D'abord, je voudrais rappeler que la loi de 1905 intervient dans une France où la majorité de la population – y compris les instituteurs ! – va à la messe. Les instituteurs, laïques, pouvaient d'ailleurs être menacés par les curés à cette occasion. La loi de 1905 n'est pas une loi antireligieuse, mais areligieuse, qui sépare les Églises et l'État.
Une deuxième chose à préciser, souvent ignorée, est que le législateur a souhaité, après débat – qui a eu lieu surtout au Sénat –, que la loi s'applique en Algérie. Il s'agit donc d'une loi à portée universelle, qui n'était pas réservée aux religions de la France métropolitaine. Alors que le code de l'indigénat organisait la discrimination pénale des musulmans d'Algérie, la loi de 1905 comportait une dimension universelle.

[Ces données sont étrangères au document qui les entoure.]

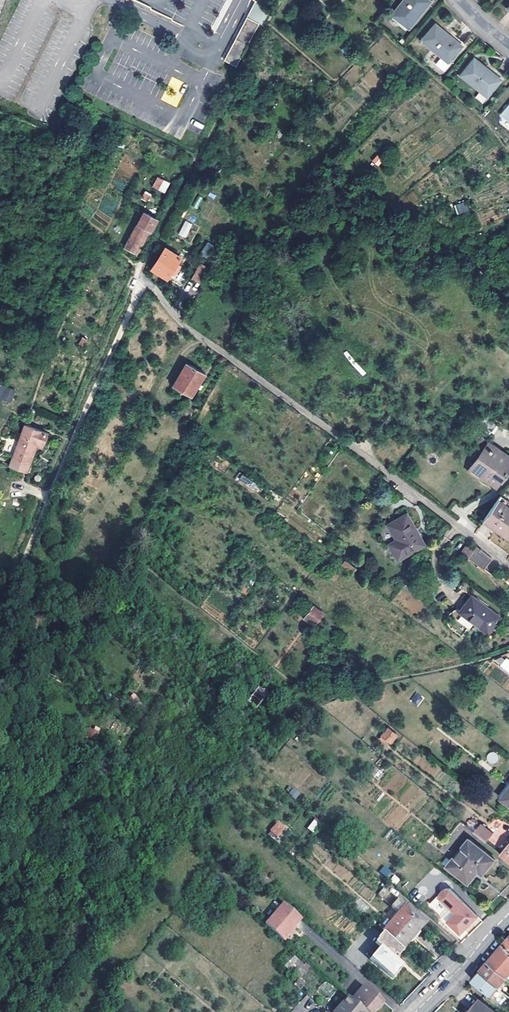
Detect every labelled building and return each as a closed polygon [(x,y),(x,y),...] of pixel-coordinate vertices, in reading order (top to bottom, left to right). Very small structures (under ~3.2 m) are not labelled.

Troisième chose, en instituant la neutralité de l'État et de la fonction publique, la loi de 1905 institue des espaces distincts. L'État est neutre ; chez vous, vous pouvez organiser les cérémonies que vous souhaitez ; dans un lieu de culte, il est possible, dans le respect des lois de la République, de faire des signes ou des prières conformes à la religion qui occupe ce lieu. Voilà déjà trois espaces. Enfin, il y a le reste, c'est-à-dire l'espace public, qui accueille une diversité de situations, gérée en fonction des cas soumis au juge. Dans un État de droit, c'est le juge qui rendra les arbitrages lorsque des tensions surviennent, sur ce qu'il convient de faire ou non dans ces différents espaces.